BG: Yeah. Because he was classical, at the same time that he played modern romantic tangos. Oh the tangos sounded fabulous in that organ. He maneuvered that thing beautifully. As big as that organ was, as big as one that you can see in the church, because it has different levels…so you can imagine. Little home made out of bricks…it wasn’t bricks, but it was blocks, the big thing, so you know everything went just [laughing]. Yeah.
ML: Easy way to wake the kids.
BG: Oh. No, my friend just loved him. He was very good with this. Yeah.
ML: Was that the only instrument he played?
BG: No, he played classical guitar, also. And in his childhood, he played the violin, but in Mexico it was accordion, the organ, the guitar. But before the organ, the guitar and the accordion more, and then at one point I think he…is it around the ‘60s, that organ, people were making organ ‘talk’, you know with music, so he went into that. He enjoyed it. It was good exercise: you have to use both of your legs, both of your feet, and your hands. And he was good, he was good at it. And all of the stuff he was able to play in the guitar, he played in the organ because you can change the instrument. And that was good.
(12:41)
ML: So you lived in the suburbs of Mexico City until you were in your teens?
BG: Until I was nineteen, when I came to the United States.
ML: Ok. Where did you move to when you moved to the United States? Did you come straight to Chicago?
BG: New York.
ML: Ah. What brought you to New York?
BG: My mother was living in New York.
ML: Ok. New York City or New York State?
BG: New York City. Manhattan.
ML: Manhattan?
BG: Next to Broadway [laughs].
ML: And at nineteen that must have been very exciting.

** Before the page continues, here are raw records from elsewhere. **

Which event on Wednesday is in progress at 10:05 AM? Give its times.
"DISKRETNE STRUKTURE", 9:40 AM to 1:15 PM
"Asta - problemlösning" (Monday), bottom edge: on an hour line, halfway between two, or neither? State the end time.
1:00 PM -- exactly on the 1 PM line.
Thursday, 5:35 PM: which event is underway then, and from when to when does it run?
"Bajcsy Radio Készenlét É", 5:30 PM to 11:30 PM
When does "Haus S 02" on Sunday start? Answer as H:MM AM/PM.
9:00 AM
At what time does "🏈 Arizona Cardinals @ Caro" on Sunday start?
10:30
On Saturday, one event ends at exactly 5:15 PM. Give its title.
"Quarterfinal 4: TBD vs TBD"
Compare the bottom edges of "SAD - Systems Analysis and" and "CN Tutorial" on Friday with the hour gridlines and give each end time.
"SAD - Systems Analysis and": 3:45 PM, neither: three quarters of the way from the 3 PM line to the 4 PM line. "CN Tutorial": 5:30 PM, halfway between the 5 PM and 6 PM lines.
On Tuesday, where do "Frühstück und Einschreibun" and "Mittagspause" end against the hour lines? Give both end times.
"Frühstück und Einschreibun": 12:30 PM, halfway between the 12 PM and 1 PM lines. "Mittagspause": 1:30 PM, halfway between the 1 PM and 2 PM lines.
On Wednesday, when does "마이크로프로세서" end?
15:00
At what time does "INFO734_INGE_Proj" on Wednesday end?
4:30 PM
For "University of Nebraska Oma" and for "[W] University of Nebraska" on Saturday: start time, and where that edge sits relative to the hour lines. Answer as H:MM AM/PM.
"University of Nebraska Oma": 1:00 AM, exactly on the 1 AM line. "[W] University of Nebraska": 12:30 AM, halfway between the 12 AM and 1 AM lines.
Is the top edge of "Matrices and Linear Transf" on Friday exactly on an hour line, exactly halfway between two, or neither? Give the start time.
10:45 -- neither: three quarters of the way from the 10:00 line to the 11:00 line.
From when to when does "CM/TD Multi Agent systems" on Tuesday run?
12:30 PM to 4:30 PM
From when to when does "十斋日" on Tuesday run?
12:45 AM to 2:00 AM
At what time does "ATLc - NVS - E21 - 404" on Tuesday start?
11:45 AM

BG: Um, well…a nineteen year old coming from Mexico City, or Mexico, it was not that exciting. It was scary. It was very scary.
(13:32)
ML: Why do you say it was scary?
ML: So why was it scary moving to New York?
BG: Um, it was amazingly crowded, in Manhattan, especially, especially around Broadway. In West End. Although we had…first of all, when we arrived, we arrived and my mom received us in a Residence Hotel. And the first thing that was interesting to me and I didn’t like was that we had to go out whether it was very cold, snowing or not, about three times a day. Because somebody had put cigarette butt on one of the receptacles, and caused a fire. Or smoke. And since they didn’t know where the smoke was coming from, everybody has to get out. And in Mexico, I don’t remember even hearing that we had fires. I don’t remember ever [laughing], so it was very new to me.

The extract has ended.